Like, if a model has some weird gap where it knows how to make an arm at 45 degrees and 60 degrees, but not 47, then that's fine for from-scratch generation. It'll just make one like it knows how (or more precisely, like it models as naturally likely). Same with any other weird quirks of what it thinks is good (naturally likely): It can just adjust to something that still matches the semantics but fits into the model's quirks. No such luck when now you need to get details like "47 degrees" correct. It's just a little harder without some training or modeling insight into how an arm at 45 degrees and 47 degrees are really "basically the same" (or just that much more data, so that you lose the weird bumps in the likelihood).

I wouldn't be surprised if "just that much more data" ends up being the answer, given the volume of video data on the internet, and the wide applicability of video generation (and hence intense research in the area).

It's counterintuitive but less so considering that it's way easier for a human to draw something from scratch than to inbetween 2 key frames as well!

(I guess we're used to machines and people struggling at opposite things so this is counter counter intuitive, or something...)

Animation key frames are not interchangeable with inbetween frames since the former try to show the most body parts in "extreme" positions though it's not always possible for all parts due to so called overlapping action. This is not to say you can't generate plausible "extremes" from inbetweens; acting wise key frames definitely have the most weight.

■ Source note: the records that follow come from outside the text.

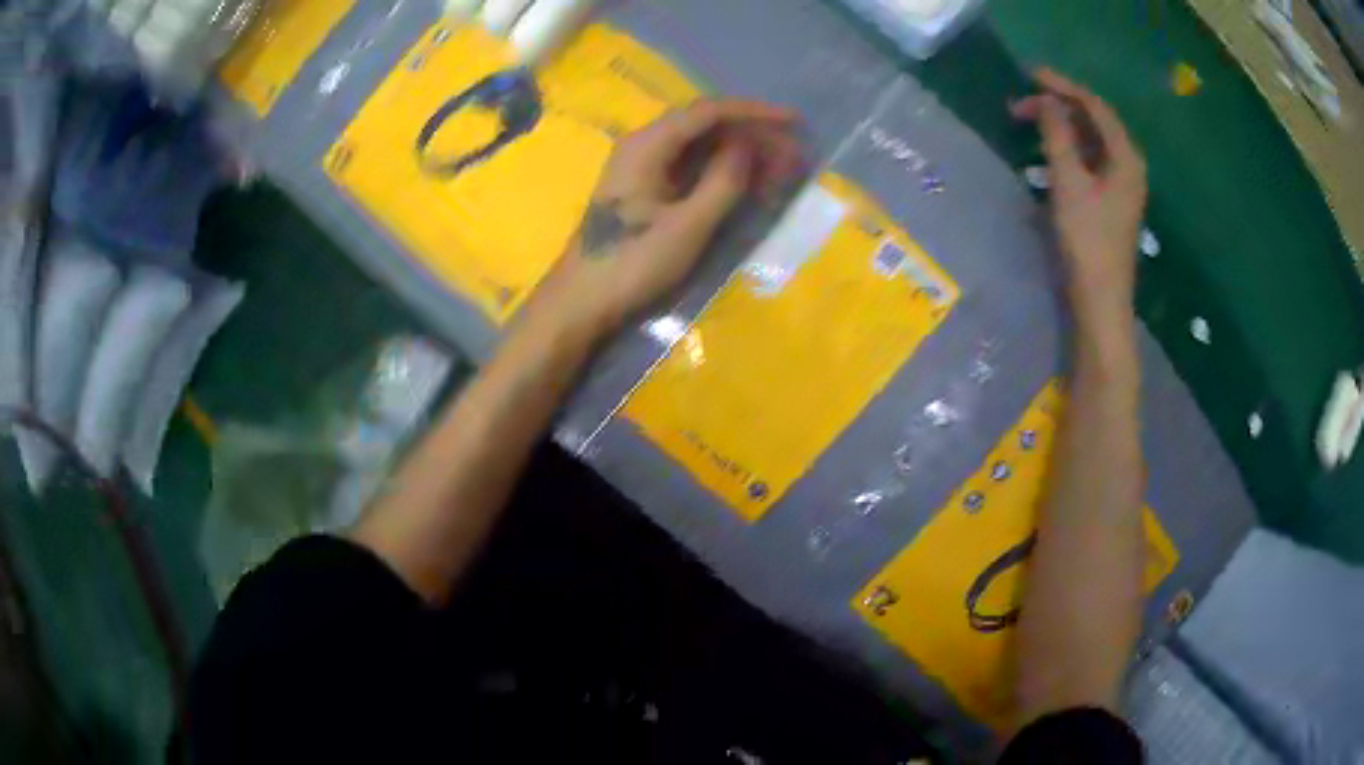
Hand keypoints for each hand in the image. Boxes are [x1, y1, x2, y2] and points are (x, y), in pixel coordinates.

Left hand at [535, 99, 803, 334]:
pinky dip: (721, 171)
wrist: (581, 300)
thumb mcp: (688, 226)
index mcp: (648, 145)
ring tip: (778, 175)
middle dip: (753, 137)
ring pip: (700, 146)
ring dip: (740, 155)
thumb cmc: (632, 264)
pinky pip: (689, 166)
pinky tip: (747, 186)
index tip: (794, 124)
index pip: (709, 112)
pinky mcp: (644, 187)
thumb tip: (749, 145)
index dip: (755, 113)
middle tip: (793, 159)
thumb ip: (723, 181)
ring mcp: (642, 166)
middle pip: (706, 125)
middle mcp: (643, 144)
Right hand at [1011, 69, 1146, 326]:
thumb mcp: (1069, 182)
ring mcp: (1122, 185)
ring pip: (1091, 141)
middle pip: (1094, 121)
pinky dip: (1068, 149)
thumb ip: (1057, 135)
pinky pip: (1090, 161)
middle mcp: (1129, 165)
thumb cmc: (1087, 242)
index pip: (1095, 106)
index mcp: (1126, 157)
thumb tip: (1045, 101)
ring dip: (1061, 127)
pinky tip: (1048, 153)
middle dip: (1059, 107)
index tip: (1030, 75)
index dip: (1063, 86)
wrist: (1101, 302)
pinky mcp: (1111, 202)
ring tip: (1028, 123)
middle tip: (1020, 106)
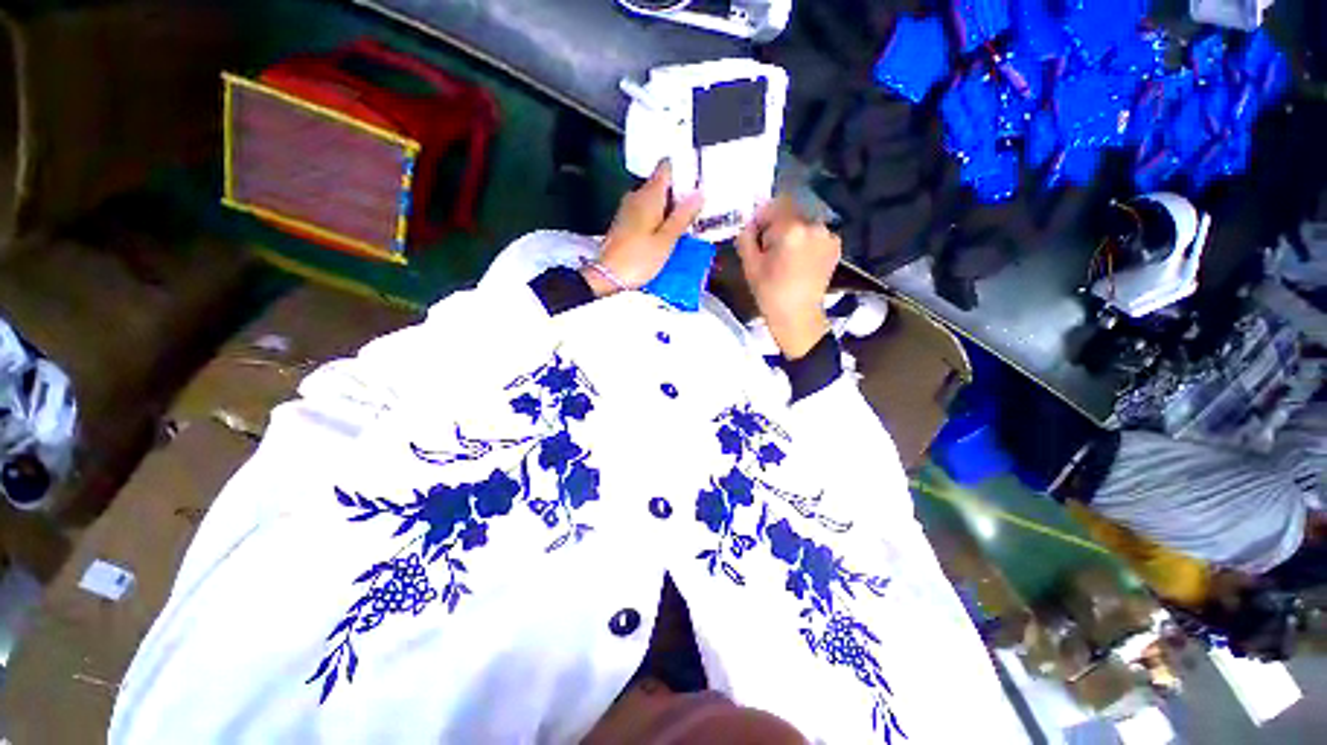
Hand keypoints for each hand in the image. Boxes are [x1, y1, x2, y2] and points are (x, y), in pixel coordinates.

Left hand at [588, 160, 703, 296]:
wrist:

AI being good at stills is true, though it takes a lot of prompting and cherry picking quite often; most results I get out of naively prompting the most famous models are outright terrifying.

Animation is much lower framerate than live video, motion can be extremely exaggerated and the underlying shape can depend on the view, i.e. be non-euclidean. Additionally there are fewer high-frequency features (think leopard spots) that can be cues about how the global shape moves (leopard outline). And of course things are drawn by humans, not captured by cameras, which means animation errors will be pervasive throughout the training data.

These things combined mean less information to learn a more difficult world model.

I only scrolled through the article, reading snippets and looking at pictures, but the pictures of yoga moves were what caught my attention of "this is hard". Specifically, interpolating between a leg that's visible and extended, to a leg that is obscured/behind other limbs... it will be impressive/magical when the AI correctly distinguishes between possibilities like "this thing should fade/vanish", and "this thing should fold and move behind/be obscured other parts of the image".
Same, I would have thought that edge detection would have been among the first problems to get solved !